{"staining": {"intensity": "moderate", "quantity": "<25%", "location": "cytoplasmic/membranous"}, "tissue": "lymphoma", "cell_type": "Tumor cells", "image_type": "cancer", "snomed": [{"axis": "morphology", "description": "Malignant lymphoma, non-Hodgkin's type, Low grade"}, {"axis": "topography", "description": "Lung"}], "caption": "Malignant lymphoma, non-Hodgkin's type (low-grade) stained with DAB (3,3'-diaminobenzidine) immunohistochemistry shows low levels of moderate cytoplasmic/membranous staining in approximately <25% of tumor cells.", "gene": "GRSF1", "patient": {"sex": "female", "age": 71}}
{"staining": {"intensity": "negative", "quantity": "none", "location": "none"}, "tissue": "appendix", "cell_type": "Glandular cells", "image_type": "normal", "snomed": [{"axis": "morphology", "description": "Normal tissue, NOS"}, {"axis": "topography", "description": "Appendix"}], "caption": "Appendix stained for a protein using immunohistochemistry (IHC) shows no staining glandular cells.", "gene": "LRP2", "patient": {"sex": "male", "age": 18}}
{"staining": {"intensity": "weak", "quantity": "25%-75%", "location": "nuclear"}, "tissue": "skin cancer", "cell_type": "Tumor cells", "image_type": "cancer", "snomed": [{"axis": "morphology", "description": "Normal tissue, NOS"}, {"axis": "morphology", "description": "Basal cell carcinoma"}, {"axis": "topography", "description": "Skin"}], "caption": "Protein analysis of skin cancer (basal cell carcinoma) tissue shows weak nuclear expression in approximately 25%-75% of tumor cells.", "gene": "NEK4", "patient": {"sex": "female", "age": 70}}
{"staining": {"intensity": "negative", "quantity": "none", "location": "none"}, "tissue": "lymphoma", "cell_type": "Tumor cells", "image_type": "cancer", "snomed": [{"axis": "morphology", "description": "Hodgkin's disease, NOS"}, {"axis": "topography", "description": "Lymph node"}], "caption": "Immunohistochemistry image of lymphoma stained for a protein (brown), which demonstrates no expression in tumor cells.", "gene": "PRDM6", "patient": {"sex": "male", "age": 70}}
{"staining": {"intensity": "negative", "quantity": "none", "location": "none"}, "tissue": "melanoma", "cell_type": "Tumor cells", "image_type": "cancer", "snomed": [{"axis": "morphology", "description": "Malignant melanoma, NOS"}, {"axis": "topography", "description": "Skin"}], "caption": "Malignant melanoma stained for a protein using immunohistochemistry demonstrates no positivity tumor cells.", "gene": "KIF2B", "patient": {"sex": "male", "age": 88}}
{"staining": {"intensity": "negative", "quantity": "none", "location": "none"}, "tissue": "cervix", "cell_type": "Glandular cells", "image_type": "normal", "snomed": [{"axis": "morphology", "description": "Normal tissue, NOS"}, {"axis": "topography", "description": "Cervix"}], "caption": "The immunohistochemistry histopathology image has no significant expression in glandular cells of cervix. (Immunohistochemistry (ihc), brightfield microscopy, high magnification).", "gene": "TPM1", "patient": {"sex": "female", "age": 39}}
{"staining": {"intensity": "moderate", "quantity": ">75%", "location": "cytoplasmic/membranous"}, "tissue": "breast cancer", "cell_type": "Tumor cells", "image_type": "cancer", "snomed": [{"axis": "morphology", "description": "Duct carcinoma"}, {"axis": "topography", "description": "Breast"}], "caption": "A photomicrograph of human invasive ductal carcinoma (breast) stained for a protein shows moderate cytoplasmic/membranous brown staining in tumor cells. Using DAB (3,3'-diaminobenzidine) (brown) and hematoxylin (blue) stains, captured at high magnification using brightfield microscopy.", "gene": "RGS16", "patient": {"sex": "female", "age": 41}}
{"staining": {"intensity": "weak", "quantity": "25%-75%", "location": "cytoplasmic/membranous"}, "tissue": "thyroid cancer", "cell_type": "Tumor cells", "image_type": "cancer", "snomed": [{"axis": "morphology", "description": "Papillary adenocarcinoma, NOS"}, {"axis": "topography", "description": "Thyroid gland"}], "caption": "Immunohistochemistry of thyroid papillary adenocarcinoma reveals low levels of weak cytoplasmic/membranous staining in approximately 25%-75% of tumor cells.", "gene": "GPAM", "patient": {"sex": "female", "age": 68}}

--------------------------------

▶ [What is being asked]
Retype the records above in full. Every word should match.

▶ [Your solution]
{"staining": {"intensity": "moderate", "quantity": "<25%", "location": "cytoplasmic/membranous"}, "tissue": "lymphoma", "cell_type": "Tumor cells", "image_type": "cancer", "snomed": [{"axis": "morphology", "description": "Malignant lymphoma, non-Hodgkin's type, Low grade"}, {"axis": "topography", "description": "Lung"}], "caption": "Malignant lymphoma, non-Hodgkin's type (low-grade) stained with DAB (3,3'-diaminobenzidine) immunohistochemistry shows low levels of moderate cytoplasmic/membranous staining in approximately <25% of tumor cells.", "gene": "GRSF1", "patient": {"sex": "female", "age": 71}}
{"staining": {"intensity": "negative", "quantity": "none", "location": "none"}, "tissue": "appendix", "cell_type": "Glandular cells", "image_type": "normal", "snomed": [{"axis": "morphology", "description": "Normal tissue, NOS"}, {"axis": "topography", "description": "Appendix"}], "caption": "Appendix stained for a protein using immunohistochemistry (IHC) shows no staining glandular cells.", "gene": "LRP2", "patient": {"sex": "male", "age": 18}}
{"staining": {"intensity": "weak", "quantity": "25%-75%", "location": "nuclear"}, "tissue": "skin cancer", "cell_type": "Tumor cells", "image_type": "cancer", "snomed": [{"axis": "morphology", "description": "Normal tissue, NOS"}, {"axis": "morphology", "description": "Basal cell carcinoma"}, {"axis": "topography", "description": "Skin"}], "caption": "Protein analysis of skin cancer (basal cell carcinoma) tissue shows weak nuclear expression in approximately 25%-75% of tumor cells.", "gene": "NEK4", "patient": {"sex": "female", "age": 70}}
{"staining": {"intensity": "negative", "quantity": "none", "location": "none"}, "tissue": "lymphoma", "cell_type": "Tumor cells", "image_type": "cancer", "snomed": [{"axis": "morphology", "description": "Hodgkin's disease, NOS"}, {"axis": "topography", "description": "Lymph node"}], "caption": "Immunohistochemistry image of lymphoma stained for a protein (brown), which demonstrates no expression in tumor cells.", "gene": "PRDM6", "patient": {"sex": "male", "age": 70}}
{"staining": {"intensity": "negative", "quantity": "none", "location": "none"}, "tissue": "melanoma", "cell_type": "Tumor cells", "image_type": "cancer", "snomed": [{"axis": "morphology", "description": "Malignant melanoma, NOS"}, {"axis": "topography", "description": "Skin"}], "caption": "Malignant melanoma stained for a protein using immunohistochemistry demonstrates no positivity tumor cells.", "gene": "KIF2B", "patient": {"sex": "male", "age": 88}}
{"staining": {"intensity": "negative", "quantity": "none", "location": "none"}, "tissue": "cervix", "cell_type": "Glandular cells", "image_type": "normal", "snomed": [{"axis": "morphology", "description": "Normal tissue, NOS"}, {"axis": "topography", "description": "Cervix"}], "caption": "The immunohistochemistry histopathology image has no significant expression in glandular cells of cervix. (Immunohistochemistry (ihc), brightfield microscopy, high magnification).", "gene": "TPM1", "patient": {"sex": "female", "age": 39}}
{"staining": {"intensity": "moderate", "quantity": ">75%", "location": "cytoplasmic/membranous"}, "tissue": "breast cancer", "cell_type": "Tumor cells", "image_type": "cancer", "snomed": [{"axis": "morphology", "description": "Duct carcinoma"}, {"axis": "topography", "description": "Breast"}], "caption": "A photomicrograph of human invasive ductal carcinoma (breast) stained for a protein shows moderate cytoplasmic/membranous brown staining in tumor cells. Using DAB (3,3'-diaminobenzidine) (brown) and hematoxylin (blue) stains, captured at high magnification using brightfield microscopy.", "gene": "RGS16", "patient": {"sex": "female", "age": 41}}
{"staining": {"intensity": "weak", "quantity": "25%-75%", "location": "cytoplasmic/membranous"}, "tissue": "thyroid cancer", "cell_type": "Tumor cells", "image_type": "cancer", "snomed": [{"axis": "morphology", "description": "Papillary adenocarcinoma, NOS"}, {"axis": "topography", "description": "Thyroid gland"}], "caption": "Immunohistochemistry of thyroid papillary adenocarcinoma reveals low levels of weak cytoplasmic/membranous staining in approximately 25%-75% of tumor cells.", "gene": "GPAM", "patient": {"sex": "female", "age": 68}}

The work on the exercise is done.